### REQUEST
Could you output each record below exactly as it stands and leave the pictures out?

### DATA EXCERPTS
'''
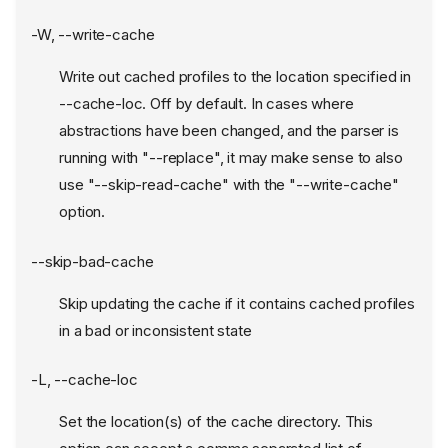
-W, --write-cache
Write out cached profiles to the location specified in
--cache-loc. Off by default. In cases where
abstractions have been changed, and the parser is
running with "--replace", it may make sense to also
use "--skip-read-cache" with the "--write-cache"
option.
--skip-bad-cache
Skip updating the cache if it contains cached profiles
in a bad or inconsistent state
-L, --cache-loc
Set the location(s) of the cache directory. This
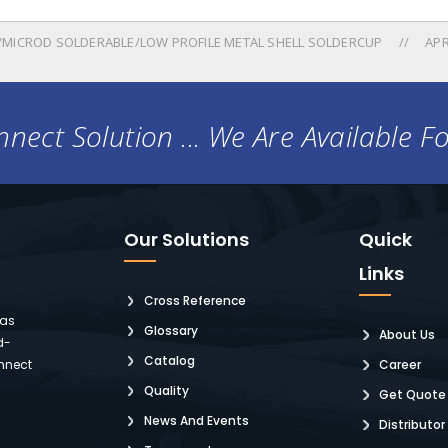
MICROD SOLDERABLE/LOW PROFILE METAL SHELL SOLDERCUP
APR
nect Solution ... We Are Available F
Our Solutions
Quick
Links
Cross Reference
 as
Glossary
About Us
d-
Catalog
nnect
Career
Quality
Get Quote
News And Events
Distributor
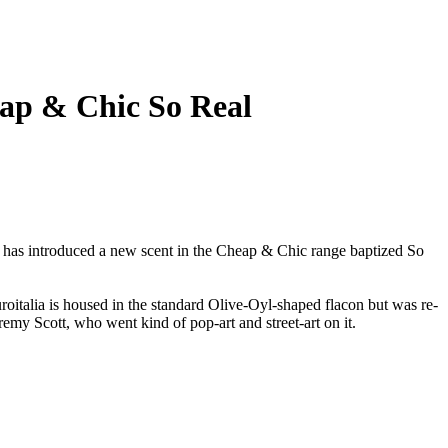
ap & Chic So Real
 has introduced a new scent in the Cheap & Chic range baptized So
oitalia is housed in the standard Olive-Oyl-shaped flacon but was re-
eremy Scott, who went kind of pop-art and street-art on it.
'''
### SOLVED PROBLEM
-W, --write-cache
Write out cached profiles to the location specified in
--cache-loc. Off by default. In cases where
abstractions have been changed, and the parser is
running with "--replace", it may make sense to also
use "--skip-read-cache" with the "--write-cache"
option.
--skip-bad-cache
Skip updating the cache if it contains cached profiles
in a bad or inconsistent state
-L, --cache-loc
Set the location(s) of the cache directory. This
MICROD SOLDERABLE/LOW PROFILE METAL SHELL SOLDERCUP
APR
nect Solution ... We Are Available F
Our Solutions
Quick
Links
Cross Reference
 as
Glossary
About Us
d-
Catalog
nnect
Career
Quality
Get Quote
News And Events
Distributor
ap & Chic So Real
 has introduced a new scent in the Cheap & Chic range baptized So
oitalia is housed in the standard Olive-Oyl-shaped flacon but was re-
eremy Scott, who went kind of pop-art and street-art on it.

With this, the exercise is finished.